═════ THE RECORDS ═════

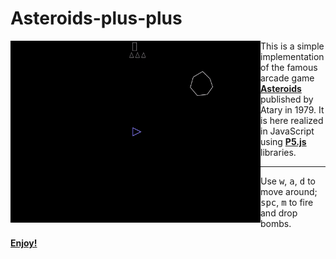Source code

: # Asteroids-plus-plus

<img align="left" width="400" src="play.gif">

This is a simple implementation of the famous arcade game <b>[Asteroids](https://en.wikipedia.org/wiki/Asteroids_%28video_game%29)</b> published by Atary in 1979. It is here realized in JavaScript using <b>[P5.js](https://p5js.org/)</b> libraries.

---

Use <kbd>w</kbd>, <kbd>a</kbd>, <kbd>d</kbd> to move around;\
<kbd>spc</kbd>, <kbd>m</kbd> to fire and drop bombs.

<b>[Enjoy!](https://matteogiorgi.github.io/asteroids_plus_plus/)</b>
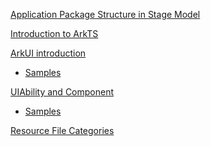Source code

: [Application Package Structure in Stage Model](/application-development/app-pack-structure.md)

[Introduction to ArkTS](/application-development/introduction-to-arkts.md)  

[ArkUI introduction]()
- [Samples]()

[UIAbility and Component]()
- [Samples]()

[Resource File Categories]()
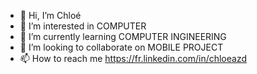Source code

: - 👋 Hi, I’m Chloé 
- 👀 I’m interested in COMPUTER
- 🌱 I’m currently learning COMPUTER INGINEERING
- 💞️ I’m looking to collaborate on MOBILE PROJECT
- 📫 How to reach me https://fr.linkedin.com/in/chloeazd


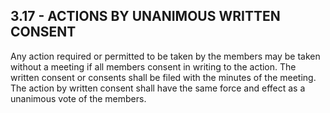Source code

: ## **3.17 - ACTIONS BY UNANIMOUS WRITTEN CONSENT**

Any action required or permitted to be taken by the members may be taken without a meeting if all members consent in writing to the action. The written consent or consents shall be filed with the minutes of the meeting. The action by written consent shall have the same force and effect as a unanimous vote of the members.
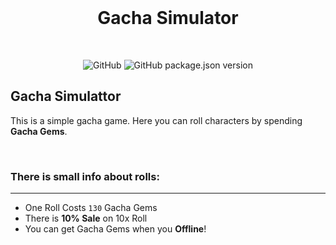 ﻿<br>
<h1 align="center"><b>Gacha Simulator</b></h1>
<br>
<div align="center">

![GitHub](https://img.shields.io/github/license/PoweredDeveloper/GachaSimulator?color=%23f2f2f2&logo=github&logoColor=%23f2f2f2&style=for-the-badge)
![GitHub package.json version](https://img.shields.io/github/package-json/v/PoweredDeveloper/GachaSimulator?color=%23f2f2f2&logo=semver&logoColor=%23f2f2f2&style=for-the-badge)

</div>

## Gacha Simulattor
This is a simple gacha game. Here you can roll characters  by spending **Gacha Gems**.

<br>

### There is small info about rolls:
---
- One Roll Costs ` 130 ` Gacha Gems
- There is **10% Sale** on 10x Roll
- You can get Gacha Gems when you **Offline**!
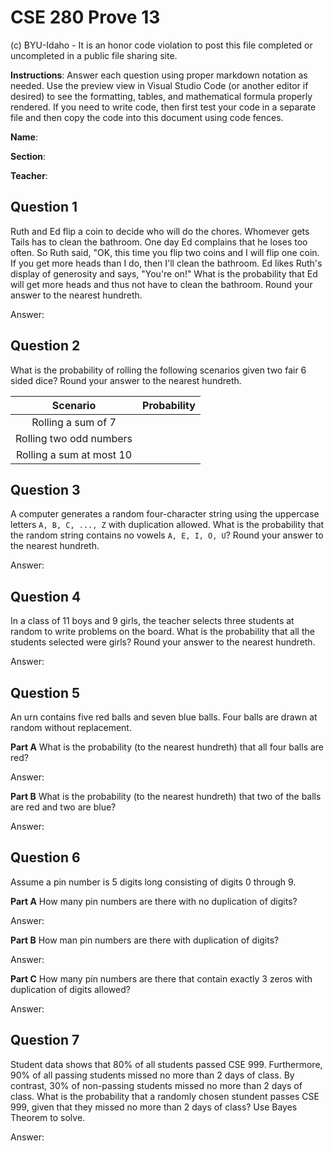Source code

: # CSE 280 Prove 13

(c) BYU-Idaho - It is an honor code violation to post this
file completed or uncompleted in a public file sharing site.

**Instructions**: Answer each question using proper markdown notation as needed.  Use the preview view in Visual Studio Code (or another editor if desired) to see the formatting, tables, and mathematical formula properly rendered.  If you need to write code, then first test your code in a separate file and then copy the code into this document using code fences. 

**Name**:

**Section**:

**Teacher**:

## Question 1

Ruth and Ed flip a coin to decide who will do the chores.  Whomever gets Tails has to clean the bathroom.  One day Ed complains that he loses too often.  So Ruth said, "OK, this time you flip two coins and I will flip one coin.  If you get more heads than I do, then I'll clean the bathroom.  Ed likes Ruth's display of generosity and says, "You're on!"  What is the probability that Ed will get more heads and thus not have to clean the bathroom.  Round your answer to the nearest hundreth.

Answer: 

## Question 2
What is the probability of rolling the following scenarios given two fair 6 sided dice?  Round your answer to the nearest hundreth.

|Scenario|Probability|
|:-:|:-:|
|Rolling a sum of 7||
|Rolling two odd numbers||
|Rolling a sum at most 10||

## Question 3
A computer generates a random four-character string using the uppercase letters `A, B, C, ..., Z` with duplication allowed.  What is the probability that the random string contains no vowels `A, E, I, O, U`?  Round your answer to the nearest hundreth.

Answer: 

## Question 4
In a class of 11 boys and 9 girls, the teacher selects three students at random to write problems on the board.  What is the probability that all the students selected were girls?  Round your answer to the nearest hundreth.

Answer: 

## Question 5
An urn contains five red balls and seven blue balls.  Four balls are drawn at random without replacement.  

**Part A**
What is the probability (to the nearest hundreth) that all four balls are red?

Answer: 

**Part B**
What is the probability (to the nearest hundreth) that two of the balls are red and two are blue?

Answer: 

## Question 6
Assume a pin number is 5 digits long consisting of digits 0 through 9.

**Part A**
How many pin numbers are there with no duplication of digits?

Answer: 

**Part B**
How man pin numbers are there with duplication of digits?

Answer: 

**Part C**
How many pin numbers are there that contain exactly 3 zeros with duplication of digits allowed?

Answer:

## Question 7
Student data shows that 80% of all students passed CSE 999.  Furthermore, 90% of all passing students missed no more than 2 days of class.  By contrast, 30% of non-passing students missed no more than 2 days of class.  What is the probability that a randomly chosen stundent passes CSE 999, given that they missed no more than 2 days of class?  Use Bayes Theorem to solve.

Answer:  



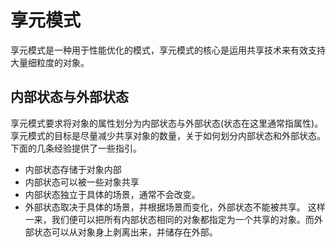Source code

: # 享元模式
享元模式是一种用于性能优化的模式，享元模式的核心是运用共享技术来有效支持大量细粒度的对象。

## 内部状态与外部状态
享元模式要求将对象的属性划分为内部状态与外部状态(状态在这里通常指属性)。享元模式的目标是尽量减少共享对象的数量，关于如何划分内部状态和外部状态。下面的几条经验提供了一些指引。
- 内部状态存储于对象内部
- 内部状态可以被一些对象共享
- 内部状态独立于具体的场景，通常不会改变。
- 外部状态取决于具体的场景，并根据场景而变化，外部状态不能被共享。
这样一来，我们便可以把所有内部状态相同的对象都指定为一个共享的对象。而外部状态可以从对象身上剥离出来，并储存在外部。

═════

» ASSIGNED TASK:
Work from the entries above. Set down exactly and only the lines from the line with "Student data shows" to the line with "- 外部状态取决于具体的场景，并根据场景而变化，外部状态不能被共享。", both included, and leave the pictures out.

» THE ANSWER:
Student data shows that 80% of all students passed CSE 999.  Furthermore, 90% of all passing students missed no more than 2 days of class.  By contrast, 30% of non-passing students missed no more than 2 days of class.  What is the probability that a randomly chosen stundent passes CSE 999, given that they missed no more than 2 days of class?  Use Bayes Theorem to solve.

Answer:  



Source code

: # 享元模式
享元模式是一种用于性能优化的模式，享元模式的核心是运用共享技术来有效支持大量细粒度的对象。

## 内部状态与外部状态
享元模式要求将对象的属性划分为内部状态与外部状态(状态在这里通常指属性)。享元模式的目标是尽量减少共享对象的数量，关于如何划分内部状态和外部状态。下面的几条经验提供了一些指引。
- 内部状态存储于对象内部
- 内部状态可以被一些对象共享
- 内部状态独立于具体的场景，通常不会改变。
- 外部状态取决于具体的场景，并根据场景而变化，外部状态不能被共享。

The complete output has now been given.